Weighted Average Cost of Capital

Weighted Average Cost of Capital or WACC is a measure of the company’s cost of capital across all sources like equity, debt and preference shares. It’s the number which is used as the discount rate in a dcf model.

It represents the minimum return that a company must earn to satisfy it’s owners, lenders and creditors. It’s purpose is to determine the cost of capital based on the proportions of debt and equity in the total capital, hence the word weighted is used.

It has two components, cost of debt and cost of equity. It’s a common misconception that there’s no cost of equity. But the expected return by the shareholders is considered the cost of equity from a company’s perspective because if shareholders don’t earn that amount, they can just sell the shares. Cost of debt is basically the interest that is payable on borrowings.

To calculate the cost of equity, we’ll use the capital asset pricing model or CAPM.

Formula for WACC:

Credits : Wallstreetmojo.com

Calculating cost of equity :

Cost of equity = Rf + B*(Rm-Rf) Here, Rf is the risk free rate. Which is the return that can be earned in riskless securities like govt. bonds. B is the stock’s beta, also knows and stock volatility. Rm is the annual return of the whole market.

For india, Risk free rate can be used as 6 percent. (Rm-Rf) is known as equity risk premium, which is a very long topic in itself which I won’t be able to articulate properly. But you can use a figure of 7.5 percent as Rm-Rf for Indian markets.

Calculating cost of debt :

1) calculate cost of debt by taking a company’s interest expense for the year, and dividing it by the company’s total debt(both short term and long term).
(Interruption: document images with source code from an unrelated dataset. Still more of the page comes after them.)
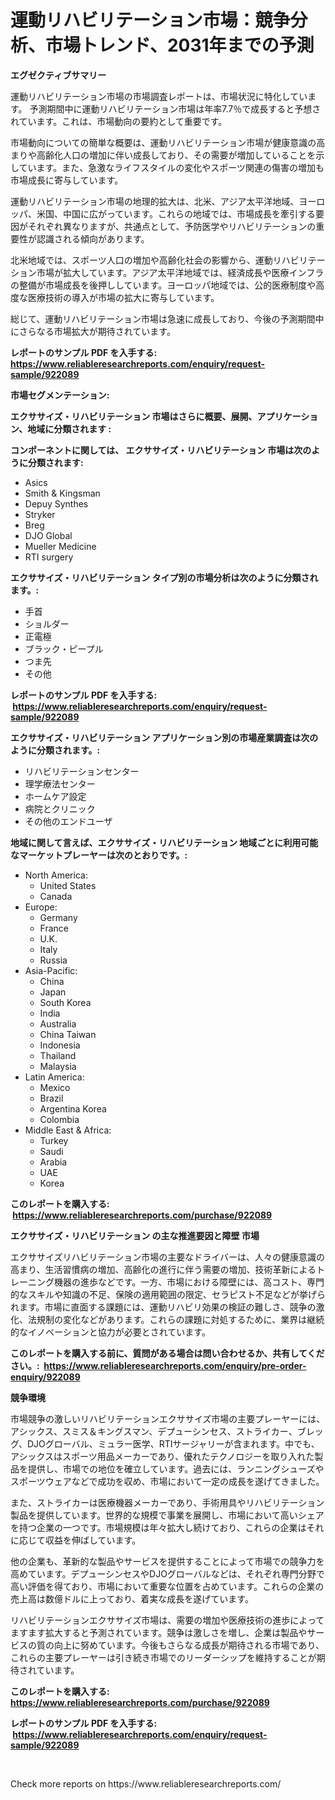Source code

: <p><h1>運動リハビリテーション市場：競争分析、市場トレンド、2031年までの予測</h1></p><p><strong>エグゼクティブサマリー</strong></p>
<p><p>運動リハビリテーション市場の市場調査レポートは、市場状況に特化しています。 予測期間中に運動リハビリテーション市場は年率7.7％で成長すると予想されています。これは、市場動向の要約として重要です。</p><p>市場動向についての簡単な概要は、運動リハビリテーション市場が健康意識の高まりや高齢化人口の増加に伴い成長しており、その需要が増加していることを示しています。また、急激なライフスタイルの変化やスポーツ関連の傷害の増加も市場成長に寄与しています。</p><p>運動リハビリテーション市場の地理的拡大は、北米、アジア太平洋地域、ヨーロッパ、米国、中国に広がっています。これらの地域では、市場成長を牽引する要因がそれぞれ異なりますが、共通点として、予防医学やリハビリテーションの重要性が認識される傾向があります。</p><p>北米地域では、スポーツ人口の増加や高齢化社会の影響から、運動リハビリテーション市場が拡大しています。アジア太平洋地域では、経済成長や医療インフラの整備が市場成長を後押ししています。ヨーロッパ地域では、公的医療制度や高度な医療技術の導入が市場の拡大に寄与しています。</p><p>総じて、運動リハビリテーション市場は急速に成長しており、今後の予測期間中にさらなる市場拡大が期待されています。</p></p>
<p><strong>レポートのサンプル PDF を入手する: <a href="https://www.reliableresearchreports.com/enquiry/request-sample/922089">https://www.reliableresearchreports.com/enquiry/request-sample/922089</a></strong></p>
<p><strong>市場セグメンテーション:</strong></p>
<p><strong> エクササイズ・リハビリテーション 市場はさらに概要、展開、アプリケーション、地域に分類されます :</strong></p>
<p><strong>コンポーネントに関しては、 エクササイズ・リハビリテーション 市場は次のように分類されます: &nbsp;</strong></p>
<p><ul><li>Asics</li><li>Smith & Kingsman</li><li>Depuy Synthes</li><li>Stryker</li><li>Breg</li><li>DJO Global</li><li>Mueller Medicine</li><li>RTI surgery</li></ul></p>
<p><strong> エクササイズ・リハビリテーション タイプ別の市場分析は次のように分類されます。:</strong></p>
<p><ul><li>手首</li><li>ショルダー</li><li>正電極</li><li>ブラック・ピープル</li><li>つま先</li><li>その他</li></ul></p>
<p><strong>レポートのサンプル PDF を入手する: &nbsp;<a href="https://www.reliableresearchreports.com/enquiry/request-sample/922089">https://www.reliableresearchreports.com/enquiry/request-sample/922089</a></strong></p>
<p><strong> エクササイズ・リハビリテーション アプリケーション別の市場産業調査は次のように分類されます。:</strong></p>
<p><ul><li>リハビリテーションセンター</li><li>理学療法センター</li><li>ホームケア設定</li><li>病院とクリニック</li><li>その他のエンドユーザ</li></ul></p>
<p><strong>地域に関して言えば、エクササイズ・リハビリテーション 地域ごとに利用可能なマーケットプレーヤーは次のとおりです。:</strong></p>
<p><ul>
    <li>
        North America:
        <ul>
            <li>United States</li>
            <li>Canada</li>
        </ul>
    </li>
    <li>
        Europe:
        <ul>
            <li>Germany</li>
            <li>France</li>
            <li>U.K.</li>
            <li>Italy</li>
            <li>Russia</li>
        </ul>
    </li>
    <li>
        Asia-Pacific:
        <ul>
            <li>China</li>
            <li>Japan</li>
            <li>South Korea</li>
            <li>India</li>
            <li>Australia</li>
            <li>China Taiwan</li>
            <li>Indonesia</li>
            <li>Thailand</li>
            <li>Malaysia</li>
        </ul>
    </li>
    <li>
        Latin America:
        <ul>
            <li>Mexico</li>
            <li>Brazil</li>
            <li>Argentina Korea</li>
            <li>Colombia</li>
        </ul>
    </li>
    <li>
        Middle East & Africa:
        <ul>
            <li>Turkey</li>
            <li>Saudi</li>
            <li>Arabia</li>
            <li>UAE</li>
            <li>Korea</li>
        </ul>
    </li>
    </ul></p>
<p><strong>このレポートを購入する: &nbsp;<a href="https://www.reliableresearchreports.com/purchase/922089">https://www.reliableresearchreports.com/purchase/922089</a></strong></p>
<p><strong>エクササイズ・リハビリテーション の主な推進要因と障壁 市場</strong></p>
<p><p>エクササイズリハビリテーション市場の主要なドライバーは、人々の健康意識の高まり、生活習慣病の増加、高齢化の進行に伴う需要の増加、技術革新によるトレーニング機器の進歩などです。一方、市場における障壁には、高コスト、専門的なスキルや知識の不足、保険の適用範囲の限定、セラピスト不足などが挙げられます。市場に直面する課題には、運動リハビリ効果の検証の難しさ、競争の激化、法規制の変化などがあります。これらの課題に対処するために、業界は継続的なイノベーションと協力が必要とされています。</p></p>
<p><strong>このレポートを購入する前に、質問がある場合は問い合わせるか、共有してください。:&nbsp; <a href="https://www.reliableresearchreports.com/enquiry/pre-order-enquiry/922089">https://www.reliableresearchreports.com/enquiry/pre-order-enquiry/922089</a></strong></p>
<p><strong>競争環境</strong></p>
<p><p>市場競争の激しいリハビリテーションエクササイズ市場の主要プレーヤーには、アシックス、スミス＆キングスマン、デプューシンセス、ストライカー、ブレッグ、DJOグローバル、ミュラー医学、RTIサージャリーが含まれます。中でも、アシックスはスポーツ用品メーカーであり、優れたテクノロジーを取り入れた製品を提供し、市場での地位を確立しています。過去には、ランニングシューズやスポーツウェアなどで成功を収め、市場において一定の成長を遂げてきました。</p><p>また、ストライカーは医療機器メーカーであり、手術用具やリハビリテーション製品を提供しています。世界的な規模で事業を展開し、市場において高いシェアを持つ企業の一つです。市場規模は年々拡大し続けており、これらの企業はそれに応じて収益を伸ばしています。</p><p>他の企業も、革新的な製品やサービスを提供することによって市場での競争力を高めています。デプューシンセスやDJOグローバルなどは、それぞれ専門分野で高い評価を得ており、市場において重要な位置を占めています。これらの企業の売上高は数億ドルに上っており、着実な成長を遂げています。</p><p>リハビリテーションエクササイズ市場は、需要の増加や医療技術の進歩によってますます拡大すると予測されています。競争は激しさを増し、企業は製品やサービスの質の向上に努めています。今後もさらなる成長が期待される市場であり、これらの主要プレーヤーは引き続き市場でのリーダーシップを維持することが期待されています。</p></p>
<p><strong>このレポートを購入する: &nbsp; <a href="https://www.reliableresearchreports.com/purchase/922089">https://www.reliableresearchreports.com/purchase/922089</a></strong></p>
<p><strong>レポートのサンプル PDF を入手する: &nbsp;<a href="https://www.reliableresearchreports.com/enquiry/request-sample/922089">https://www.reliableresearchreports.com/enquiry/request-sample/922089</a></strong><strong></strong></p>
<p>&nbsp;</p>
<p>Check more reports on https://www.reliableresearchreports.com/</p>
Multiply it by 100 to get the percentage.

2) Then calculate effective tax rate by taking the company’s income tax expense and dividing it by income before tax. Multiply it by 100 to get the percentage.

3) As interest is tax deductible, to reflect that. The cost of debt calculated in the first step is multiplied by (1-t). Where t is the tax rate calculated in step 2. This is the final cost of debt.

WACC of Wipro

Cost of debt

  1. Interest expense = 4861000
  2. Short term debt = 73202000
  3. Long term debt = 4840000
  4. Cost of debt = 4861000/(73202000+4840000) = 6.23%
  5. Income tax expense = 24938000
  6. Income before tax = 122743000
  7. Effective tax rate = 24938000/122743000 = 20.32%
  8. Cost of debt(1-t) = 4.96%

Cost of equity

  1. Risk free rate = 6%
  2. Beta = 0.55
  3. Cost of equity = 6% + 0.55*7.5% = 10.13%

Final WACC Calculation

  • Total debt = 78042000
  • Market cap = 1974000000
  • Total = 78042000 + 1974000000 = 2052042000
  • Weight of debt = 78042000/2052042000 = 3.80%
  • Weight of equity = 1974000000/2052042000 = 96.20%
  • WACC = weight of debt*cost of debt(1-t) + weight of equity*cost of equity
  • = 3.80%*4.96% + 96.20%*10.13%
  • = 9.93%

In the above example, all numbers are in thousands.